++++ TEXT ++++

The Tegra 4 is likely to power the next generation of high-end Android smartphones and tablets, and NVIDIA’s demonstration at CES proved that it will make a big difference. When the Tegra 4 was leaked last month, some questioned whether we really needed processors this powerful in mobile devices at this point.

But even basics like web browsing can be vastly improved. NVIDIA pitted a Nexus 10 tablet, which Huang called “the fastest tablet in the world today,” against a tablet with a Tegra 4 processor on stage at CES. Both devices were to load 25 high-traffic websites. The Tegra 4 tablet completed the task in 27 seconds, while the Nexus 10 took 50 seconds.

The processor could also improve HDR photography. Huang noted it takes around two seconds for Apple’s iPhone 5 to capture a HDR image, while the Tegra 4 can to the same thing almost instantly.

“It basically is a one-shot HDR,” he said. “Whatever you can take with one exposure, you can now take in HDR.”

++++

TASK GOAL — How would the Tegra 4 piece continue after its final quote? Write the next part.

++++ INFORMATION SHOWN ++++

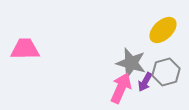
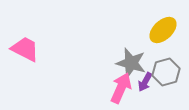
pink trapezoid: rotated 28 degrees clockwise
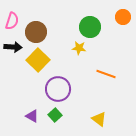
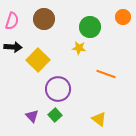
brown circle: moved 8 px right, 13 px up
purple triangle: rotated 16 degrees clockwise
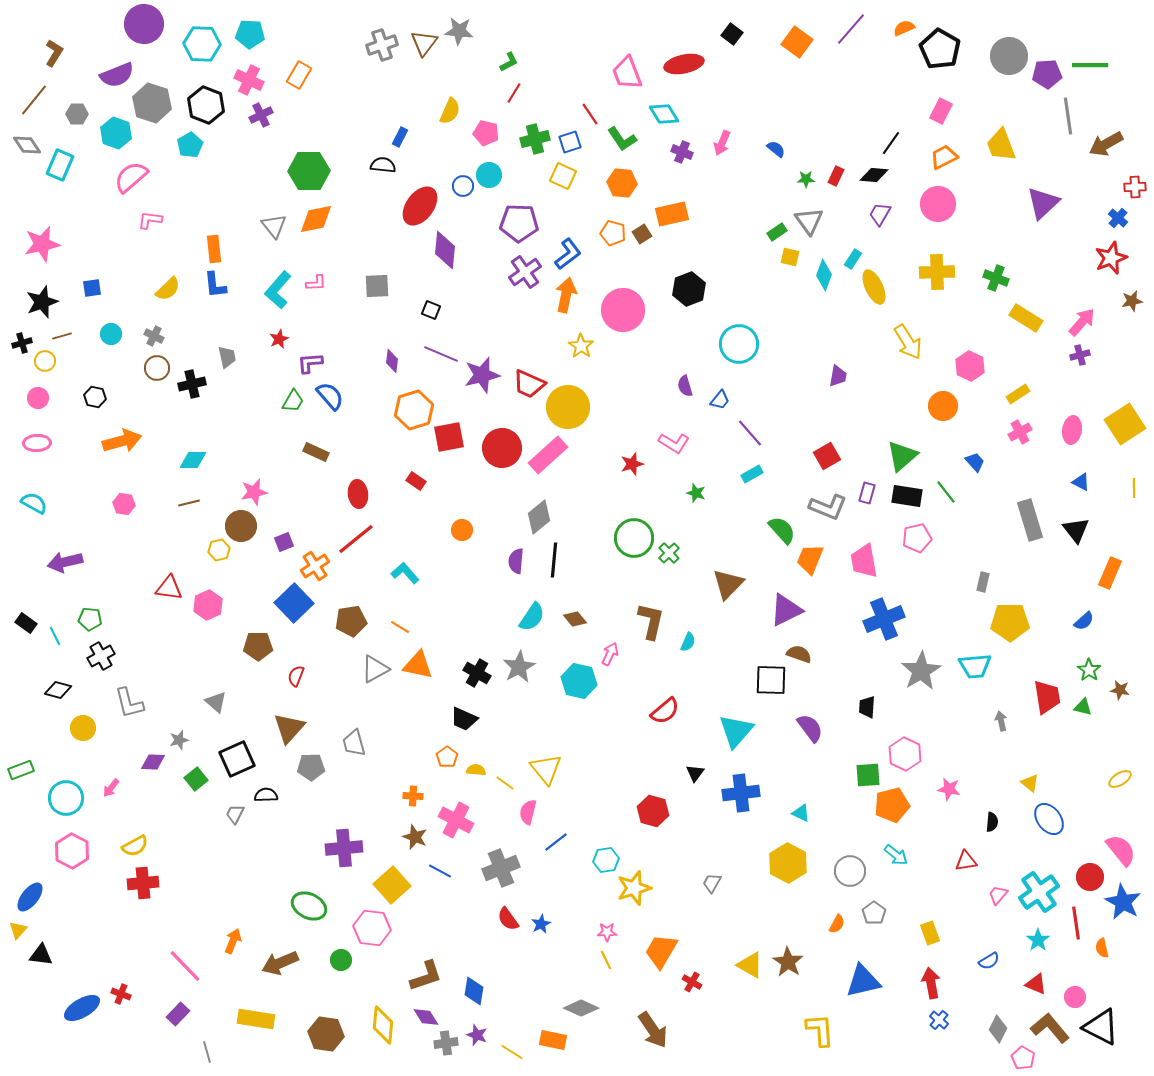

++++

ANSWER TO THIS EXERCISE —
Its predecessor, the Tegra 3, kickstarted our obsession with quad-core mobile devices. It’s been integrated into a wide range of high-end devices, including smartphones from HTC and LG, and tablets from Google, Asus, and Microsoft. However, Qualcomm’s Snapdragon S4 processor has been more successful.

That’s not necessarily because it’s more powerful, but because it supports LTE, and requires less power — meaning better battery life. The Tegra 4, on the other hand, is said to employ a new 28-nanometer manufacturing process that would make it significantly more efficient than the Tegra 3.